Заседание Временного правительства закончилось к вечеру. Оно было особенно тягостным. Накануне произошли беспорядки во Дворце Инвалидов. Жившие там старые солдаты жаловались на скудный корм, на дурное содержание. После установления республики все устраивали манифестации; хотели устроить манифестацию и они. Этому, по соображениям военной дисциплины, воспротивился комендант дворца, престарелый генерал Пети, заслуженный наполеоновский воин, тот самый, которого в день отречения император обнял в Фонтенебло, прощаясь в его лице со всей армией. К общему изумлению, оказалось, что инвалиды ненавидят своего начальника, пользовавшегося в стране огромной популярностью. Когда генерал вырвал у собравшихся манифестантов знамя, инвалиды схватили его и насильно отвезли в штаб Национальной гвардии. Крови пролито не было, но скандал вышел очень большой.

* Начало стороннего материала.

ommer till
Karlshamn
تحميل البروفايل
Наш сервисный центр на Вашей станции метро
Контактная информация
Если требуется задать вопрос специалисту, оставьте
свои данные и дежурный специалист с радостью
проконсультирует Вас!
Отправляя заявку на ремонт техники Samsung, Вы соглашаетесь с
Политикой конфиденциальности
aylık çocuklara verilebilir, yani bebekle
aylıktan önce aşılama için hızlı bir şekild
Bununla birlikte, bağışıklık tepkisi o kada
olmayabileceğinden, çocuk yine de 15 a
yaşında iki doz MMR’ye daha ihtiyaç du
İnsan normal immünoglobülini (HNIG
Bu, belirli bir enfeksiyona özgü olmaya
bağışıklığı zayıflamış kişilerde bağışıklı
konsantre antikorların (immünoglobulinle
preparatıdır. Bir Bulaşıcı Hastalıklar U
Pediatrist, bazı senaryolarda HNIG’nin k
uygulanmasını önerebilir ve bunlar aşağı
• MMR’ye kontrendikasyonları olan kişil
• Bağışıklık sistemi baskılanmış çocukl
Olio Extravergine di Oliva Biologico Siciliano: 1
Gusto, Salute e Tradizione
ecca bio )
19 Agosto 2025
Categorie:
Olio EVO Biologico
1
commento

Было ясно, что если солдаты совершают насилие над генералом, то армии приходит конец. Все министры, даже самые левые, понимали, что следовало бы, во избежание развала, подвергнуть дисциплинарным карам виновников или, по крайней мере, зачинщиков дела. Однако столь же ясно было и то, что не очень годится в революционное время возбуждать солдат против новой власти. На сторону инвалидов могли перейти и Национальная гвардия, и парижский гарнизон. Временное правительство с первых дней старалось задобрить армию, министры осыпали ее похвалами, иначе как «доблестной» ее не называли; ругали (да и то не очень сильно) лишь наиболее реакционных маршалов старого строя. Предполагалось, что вся армия всегда была душой с революционным народом. Но в душе члены Временного правительства в этом не были уверены: может была, а может и не была, – при короле она этого особенно не проявляла. Между тем войска теперь были единственной опорой порядка. Правда, старые полицейские заявляли, что они тоже всегда всей душой любили революционный народ. Но это была любовь без взаимности: революционный народ, да и народ вообще, как во всём мире, полицию терпеть не мог.

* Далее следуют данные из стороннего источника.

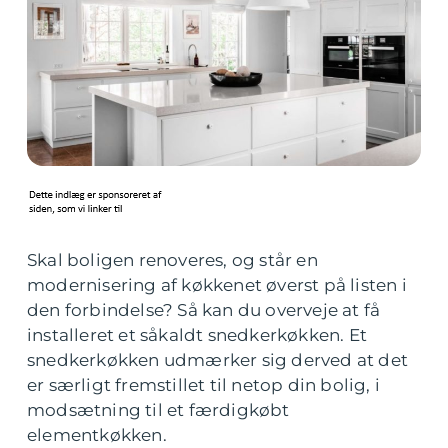
Skal boligen renoveres, og står en
modernisering af køkkenet øverst på listen i
den forbindelse? Så kan du overveje at få
installeret et såkaldt snedkerkøkken. Et
snedkerkøkken udmærker sig derved at det
er særligt fremstillet til netop din bolig, i
modsætning til et færdigkøbt
elementkøkken.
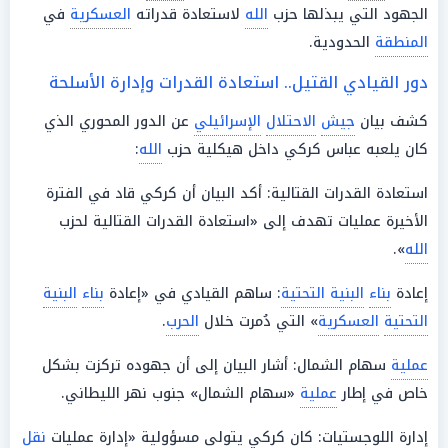
الجهود التي يبذلها حزب
الله
لاستعادة قدراته
العسكرية
في
المنطقة
الحدودية.
دور القيادي القتيل.. استعادة القدرات وإدارة الأسلحة
كشف بيان
جيش
الاحتلال
الإسرائيلي
عن الدور المحوري الذي
كان يلعبه عباس كركي داخل هيكلية حزب
الله
:
استعادة القدرات القتالية: أكد البيان أن كركي قاد في الفترة
الأخيرة عمليات تهدف إلى «استعادة القدرات القتالية لحزب
الله
».
إعادة
بناء
البنية التحتية
: ساهم القيادي في «إعادة
بناء
البنية
التحتية
العسكرية
» التي دُمرت خلال
الحرب
.
عملية
سهام الشمال: أشار البيان إلى أن جهوده تركزت بشكل
خاص في إطار
عملية
«سهام الشمال» جنوب نهر الليطاني.
إدارة اللوجستيات: كان كركي يتولى مسؤولية «إدارة عمليات
نقل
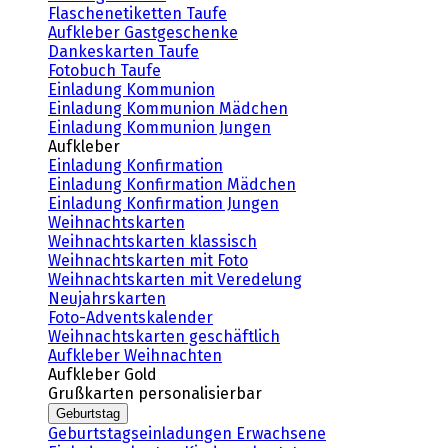
Flaschenetiketten Taufe
Aufkleber Gastgeschenke
Dankeskarten Taufe
Fotobuch Taufe
Einladung Kommunion
Einladung Kommunion Mädchen
Einladung Kommunion Jungen
Aufkleber
Einladung Konfirmation
Einladung Konfirmation Mädchen
Einladung Konfirmation Jungen
Weihnachtskarten
Weihnachtskarten klassisch
Weihnachtskarten mit Foto
Weihnachtskarten mit Veredelung
Neujahrskarten
Foto-Adventskalender
Weihnachtskarten geschäftlich
Aufkleber Weihnachten
Aufkleber Gold
Grußkarten personalisierbar
Geburtstag
Geburtstagseinladungen Erwachsene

Споры в коалиционном правительстве были ожесточенные. Высказались все министры. Правые больше налегали на возможность развала армии и на необходимость дисциплинарных кар. Левые преимущественно подчеркивали, что инвалидов кормили очень плохо и что нельзя раздражать солдат. Решено было образовать две комиссии: одну, состоявшую только из военных во главе с маршалом Молитором, для расследования беспорядков и для наказания виновных; другую, смешанную, для рассмотрения тех условий, в которых живут инвалиды, и для улучшения этих условий. Официальное сообщение об этом было поручено составить морскому министру Франсуа Араго, временно исполнявшему и обязанности военного министра.

Во Временном правительстве было несколько очень даровитых людей. Но никто из них по славе, по авторитету, по заслугам не мог сравниться с этим человеком. Франсуа Араго был одинаково знаменит как политический деятель и как ученый. Он не был главой республиканской партии, но был ее украшением. Таких людей обычно щадят даже враги; по крайней мере, их поливают грязью не так часто, как настоящих партийных вождей. В отличие от Ламартина и многих других министров, Араго был республиканцем всегда, еще с юношеских лет. Его чрезвычайно уважали все люди, с которыми он встречался. Уважал его даже Наполеон. После Ватерлоо император, собираясь бежать в Америку, говорил, как ему было бы приятно, если б Араго стал его товарищем по изгнанию и работе; впрочем, трудно было понять, что у них общего и какую работу они могли бы делать вместе.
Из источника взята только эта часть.